**Work to complete:** Please give all of the data again, character for character, and drop the pictures.

**Supplied material:**
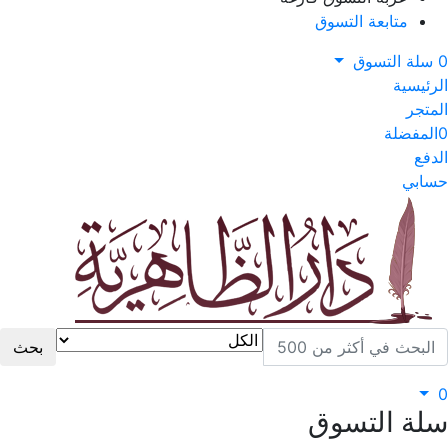
متابعة التسوق
0
سلة التسوق
الرئيسية
المتجر
0
المفضلة
الدفع
حسابي
بحث
0
سلة التسوق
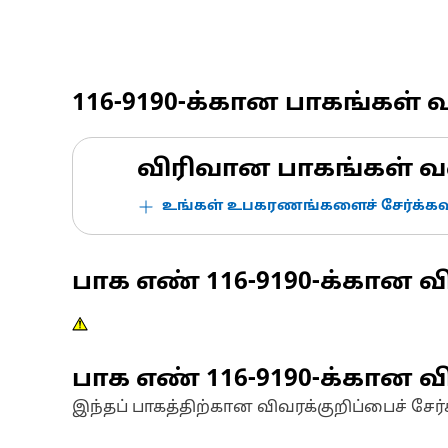
116-9190
-க்கான பாகங்கள் 
விரிவான பாகங்கள் வ
உங்கள் உபகரணங்களைச் சேர்க்கவு
பாக எண்
116-9190
-க்கான வ
பாக எண்
116-9190
-க்கான வி
இந்தப் பாகத்திற்கான விவரக்குறிப்பைச் சேர்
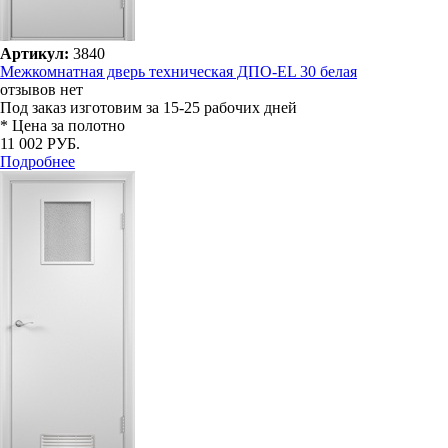
Артикул:
3840
Межкомнатная дверь техническая ДПО-EL 30 белая
отзывов нет
Под заказ
изготовим за 15-25 рабочих дней
* Цена за полотно
11 002 РУБ.
Подробнее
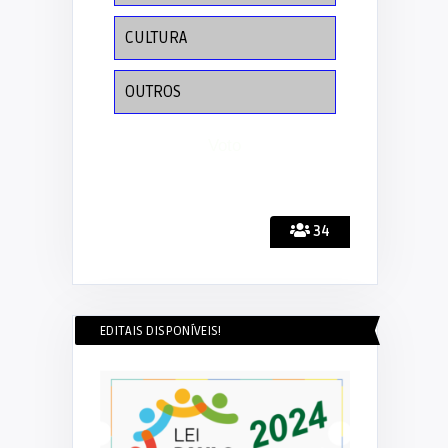
CULTURA
OUTROS
34
EDITAIS DISPONÍVEIS!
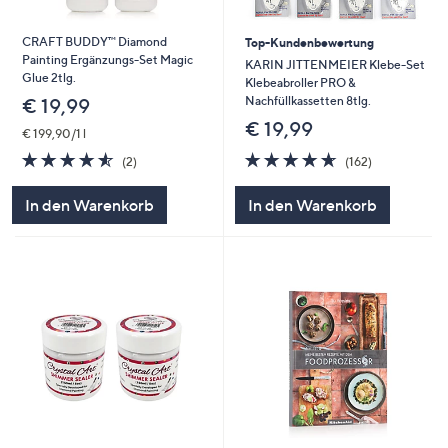
CRAFT BUDDY™ Diamond
Top-Kundenbewertung
Painting Ergänzungs-Set Magic
KARIN JITTENMEIER Klebe-Set
Glue 2tlg.
Klebeabroller PRO &
Nachfüllkassetten 8tlg.
€ 19,99
€ 19,99
€ 199,90/1 l
4.6
162
4.5
2
(162)
(2)
von
Bewertungen
von
Bewertungen
5
5
In den Warenkorb
In den Warenkorb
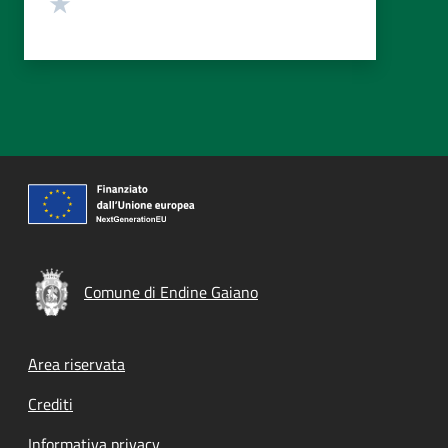
Valuta 1 stelle su 5
Comune di Endine Gaiano
Footer menu
Area riservata
Crediti
Informativa privacy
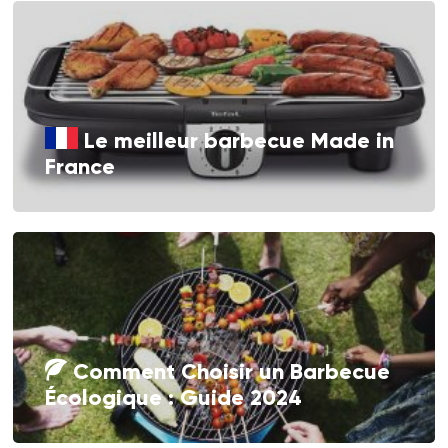
Le meilleur barbecue Made in
France
Comment Choisir un Barbecue
Écologique : Guide 2024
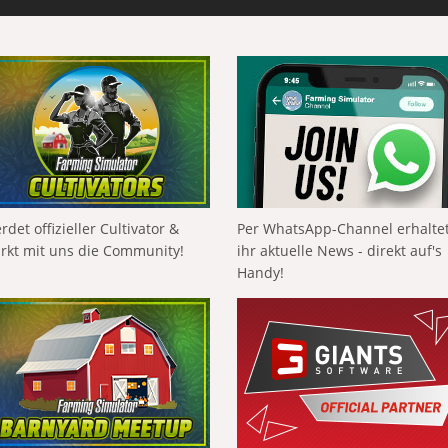
rdet offizieller Cultivator &
Per WhatsApp-Channel erhalte
ärkt mit uns die Community!
ihr aktuelle News - direkt auf's
Handy!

**Answer to this exercise:**
متابعة التسوق
0
سلة التسوق
الرئيسية
المتجر
0
المفضلة
الدفع
حسابي
بحث
0
سلة التسوق
116-9190
-க்கான பாகங்கள் 
விரிவான பாகங்கள் வ
உங்கள் உபகரணங்களைச் சேர்க்கவு
பாக எண்
116-9190
-க்கான வ
பாக எண்
116-9190
-க்கான வி
இந்தப் பாகத்திற்கான விவரக்குறிப்பைச் சேர்
Артикул:
3840
Межкомнатная дверь техническая ДПО-EL 30 белая
отзывов нет
Под заказ
изготовим за 15-25 рабочих дней
* Цена за полотно
11 002 РУБ.
Подробнее
CULTURA
OUTROS
34
EDITAIS DISPONÍVEIS!
CRAFT BUDDY™ Diamond
Top-Kundenbewertung
Painting Ergänzungs-Set Magic
KARIN JITTENMEIER Klebe-Set
Glue 2tlg.
Klebeabroller PRO &
Nachfüllkassetten 8tlg.
€ 19,99
€ 19,99
€ 199,90/1 l
4.6
162
4.5
2
(162)
(2)
von
Bewertungen
von
Bewertungen
5
5
In den Warenkorb
In den Warenkorb
Valuta 1 stelle su 5
Comune di Endine Gaiano
Footer menu
Area riservata
Crediti
Informativa privacy
Le meilleur barbecue Made in
France
Comment Choisir un Barbecue
Écologique : Guide 2024
rdet offizieller Cultivator &
Per WhatsApp-Channel erhalte
ärkt mit uns die Community!
ihr aktuelle News - direkt auf's
Handy!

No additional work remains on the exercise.